For years Dr. Leo Orris and his family would be our sanctuary, our conversations, our endless nights of discussions where themes would range from the history of SDS and SNICC to how to end the Vietnam War to health care and education and how best to achieve both. Sometimes I would fall asleep in a chair while all of these conversations would go on and on with such passion way till late into the night, and then finally Maxine the daughter would pick me up and take me to her old bedroom in the town house on 12th Street in the Village.

They never did fix the world, but they sure as heck had a fun time over semi-sec vodka martinis, trying to and most of all teaching the younger generation how important it was to want to bother to.

Leo Orris was a man who in the words of his son, Peter, "played an active role in movements for social change and progressive physicians' organizations. He was a young Zionist in high school and college and a committed socialist his entire adult life."

Leo was exactly that, committed. He was committed to his philosophical and political and social beliefs. He was a decade's long member of the Physicians Forum and a founder of the Medical Committee for Human Rights, a lifelong member of his county and, state medical societies as well as the American Medical Association. Along with 12 colleagues in 1963, he participated in the historic picket of the American Medical Association demanding the integration of their southern state societies. In the obituary that his son sent to the New York Times (one of Leo's daily reads) and that the paper decided not to publish, Peter stated that "From his first trip to the Island of Cuba in 1960 he maintained his friendship and support for the independence of the people of this embattled island. He admired the progress in health care, education, and living standards that were achieved by the revolutionary government in the 1960's and spoke out for normalization of relations between the US and Cuba for more than 40 years."

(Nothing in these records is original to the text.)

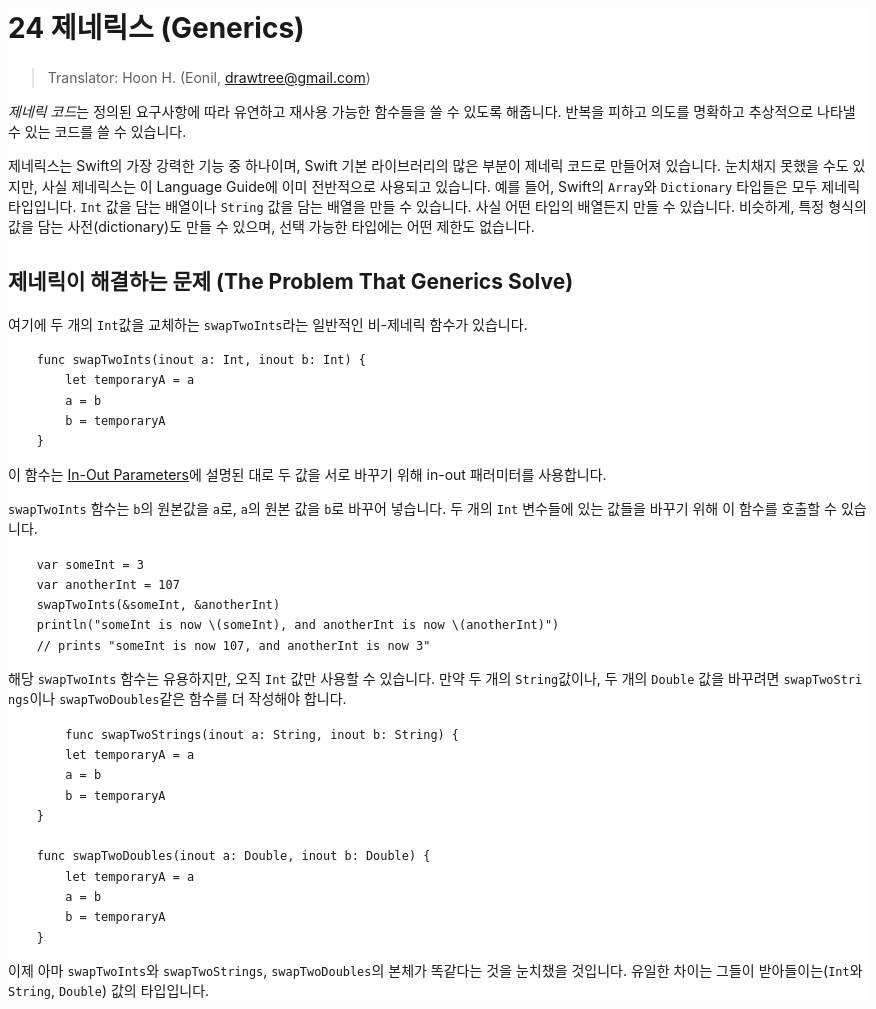 

# 24 제네릭스 (Generics)
> Translator: Hoon H. (Eonil, drawtree@gmail.com)

*제네릭 코드*는 정의된 요구사항에 따라 유연하고 재사용 가능한 함수들을 쓸 수 있도록 해줍니다. 반복을 피하고 의도를 명확하고 추상적으로 나타낼 수 있는 코드를 쓸 수 있습니다.

제네릭스는 Swift의 가장 강력한 기능 중 하나이며, Swift 기본 라이브러리의 많은 부분이 제네릭 코드로 만들어져 있습니다. 눈치채지 못했을 수도 있지만, 사실 제네릭스는 이 Language Guide에 이미 전반적으로 사용되고 있습니다. 예를 들어, Swift의 `Array`와 `Dictionary` 타입들은 모두 제네릭 타입입니다. `Int` 값을 담는 배열이나 `String` 값을 담는 배열을 만들 수 있습니다. 사실 어떤 타입의 배열든지 만들 수 있습니다. 비슷하게, 특정 형식의 값을 담는 사전(dictionary)도 만들 수 있으며, 선택 가능한 타입에는 어떤 제한도 없습니다.

## 제네릭이 해결하는 문제 (The Problem That Generics Solve)
여기에 두 개의 `Int`값을 교체하는 `swapTwoInts`라는 일반적인 비-제네릭 함수가 있습니다.
```
    func swapTwoInts(inout a: Int, inout b: Int) {
        let temporaryA = a
        a = b
        b = temporaryA
    }
```
이 함수는 [In-Out Parameters](https://developer.apple.com/library/prerelease/ios/documentation/Swift/Conceptual/Swift_Programming_Language/Functions.html#//apple_ref/doc/uid/TP40014097-CH10-XID_226)에 설명된 대로 두 값을 서로 바꾸기 위해 in-out 패러미터를 사용합니다.

`swapTwoInts` 함수는 `b`의 원본값을 `a`로, `a`의 원본 값을 `b`로 바꾸어 넣습니다. 두 개의 `Int` 변수들에 있는 값들을 바꾸기 위해 이 함수를 호출할 수 있습니다.
```
    var someInt = 3
    var anotherInt = 107
    swapTwoInts(&someInt, &anotherInt)
    println("someInt is now \(someInt), and anotherInt is now \(anotherInt)")
    // prints "someInt is now 107, and anotherInt is now 3"
```    
해당 `swapTwoInts` 함수는 유용하지만, 오직 `Int` 값만 사용할 수 있습니다. 만약 두 개의 `String`값이나, 두 개의 `Double` 값을 바꾸려면 `swapTwoStrings`이나 `swapTwoDoubles`같은 함수를 더 작성해야 합니다.
```    
        func swapTwoStrings(inout a: String, inout b: String) {
        let temporaryA = a
        a = b
        b = temporaryA
    }
     
    func swapTwoDoubles(inout a: Double, inout b: Double) {
        let temporaryA = a
        a = b
        b = temporaryA
    }
```
이제 아마 `swapTwoInts`와 `swapTwoStrings`, `swapTwoDoubles`의 본체가 똑같다는 것을 눈치챘을 것입니다. 유일한 차이는 그들이 받아들이는(`Int`와 `String`, `Double`) 값의 타입입니다.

This doctor, the same man who held a number of academic appointments at New York University and Mt. Sinai School of Medicine, retiring in 1988 after more than 10 years as the Director of Dermatology at Beth Israel Medical Center, had a concept that was indoctrinated into his children; he would always say, "doctors don't retire." For him his profession went well and above the call of duty, his humanity was unabashed, he felt for peoples all over and believed wholeheartedly that his role in life should be to help others and heal on all levels. Leo was proud of the President that got elected last November in the United States, he was proud because he had the hope that this young, smart, spunky, man would understand as he did that a better world is possible, and had the hope that this president could help the United States take further steps in making that world happen.

He had the optimism that with unity and better understanding and learning from the experience of others many issues could be resolved. I do hope that some day soon, his dream will come true, and I will join in the rest of the family and whisper into the wind over the Long Island Sound, "Papa, we did it!"